_WHAT YOU ARE ASKED TO DO_: Exact copies of all the records below should be returned.

_PROVIDED DATA_:
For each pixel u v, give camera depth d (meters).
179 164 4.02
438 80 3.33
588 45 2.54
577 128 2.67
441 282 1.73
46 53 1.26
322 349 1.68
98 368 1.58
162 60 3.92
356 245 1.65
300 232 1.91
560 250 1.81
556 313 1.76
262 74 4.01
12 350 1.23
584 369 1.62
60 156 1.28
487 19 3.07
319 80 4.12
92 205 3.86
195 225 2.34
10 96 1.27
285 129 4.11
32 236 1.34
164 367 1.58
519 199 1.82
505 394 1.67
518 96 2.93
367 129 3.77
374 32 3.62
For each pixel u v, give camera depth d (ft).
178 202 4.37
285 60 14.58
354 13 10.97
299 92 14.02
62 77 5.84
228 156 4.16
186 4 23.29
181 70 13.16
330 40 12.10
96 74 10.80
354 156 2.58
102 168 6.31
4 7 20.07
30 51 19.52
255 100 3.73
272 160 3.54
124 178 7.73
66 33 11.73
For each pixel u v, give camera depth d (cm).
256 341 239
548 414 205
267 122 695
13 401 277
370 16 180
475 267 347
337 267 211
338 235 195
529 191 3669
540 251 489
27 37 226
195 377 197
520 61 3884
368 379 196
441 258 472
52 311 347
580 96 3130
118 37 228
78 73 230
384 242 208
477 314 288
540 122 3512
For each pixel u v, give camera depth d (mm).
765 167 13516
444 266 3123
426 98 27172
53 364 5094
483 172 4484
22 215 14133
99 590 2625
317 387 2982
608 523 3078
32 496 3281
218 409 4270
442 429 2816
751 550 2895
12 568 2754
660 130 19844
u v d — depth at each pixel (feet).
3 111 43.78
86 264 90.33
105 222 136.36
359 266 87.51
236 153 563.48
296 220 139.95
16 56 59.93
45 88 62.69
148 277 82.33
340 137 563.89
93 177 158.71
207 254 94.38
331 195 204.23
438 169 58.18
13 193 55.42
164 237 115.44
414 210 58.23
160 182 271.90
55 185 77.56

_PROBLEM SOLUTION_:
For each pixel u v, give camera depth d (meters).
179 164 4.02
438 80 3.33
588 45 2.54
577 128 2.67
441 282 1.73
46 53 1.26
322 349 1.68
98 368 1.58
162 60 3.92
356 245 1.65
300 232 1.91
560 250 1.81
556 313 1.76
262 74 4.01
12 350 1.23
584 369 1.62
60 156 1.28
487 19 3.07
319 80 4.12
92 205 3.86
195 225 2.34
10 96 1.27
285 129 4.11
32 236 1.34
164 367 1.58
519 199 1.82
505 394 1.67
518 96 2.93
367 129 3.77
374 32 3.62
For each pixel u v, give camera depth d (ft).
178 202 4.37
285 60 14.58
354 13 10.97
299 92 14.02
62 77 5.84
228 156 4.16
186 4 23.29
181 70 13.16
330 40 12.10
96 74 10.80
354 156 2.58
102 168 6.31
4 7 20.07
30 51 19.52
255 100 3.73
272 160 3.54
124 178 7.73
66 33 11.73
For each pixel u v, give camera depth d (cm).
256 341 239
548 414 205
267 122 695
13 401 277
370 16 180
475 267 347
337 267 211
338 235 195
529 191 3669
540 251 489
27 37 226
195 377 197
520 61 3884
368 379 196
441 258 472
52 311 347
580 96 3130
118 37 228
78 73 230
384 242 208
477 314 288
540 122 3512
For each pixel u v, give camera depth d (mm).
765 167 13516
444 266 3123
426 98 27172
53 364 5094
483 172 4484
22 215 14133
99 590 2625
317 387 2982
608 523 3078
32 496 3281
218 409 4270
442 429 2816
751 550 2895
12 568 2754
660 130 19844
u v d — depth at each pixel (feet).
3 111 43.78
86 264 90.33
105 222 136.36
359 266 87.51
236 153 563.48
296 220 139.95
16 56 59.93
45 88 62.69
148 277 82.33
340 137 563.89
93 177 158.71
207 254 94.38
331 195 204.23
438 169 58.18
13 193 55.42
164 237 115.44
414 210 58.23
160 182 271.90
55 185 77.56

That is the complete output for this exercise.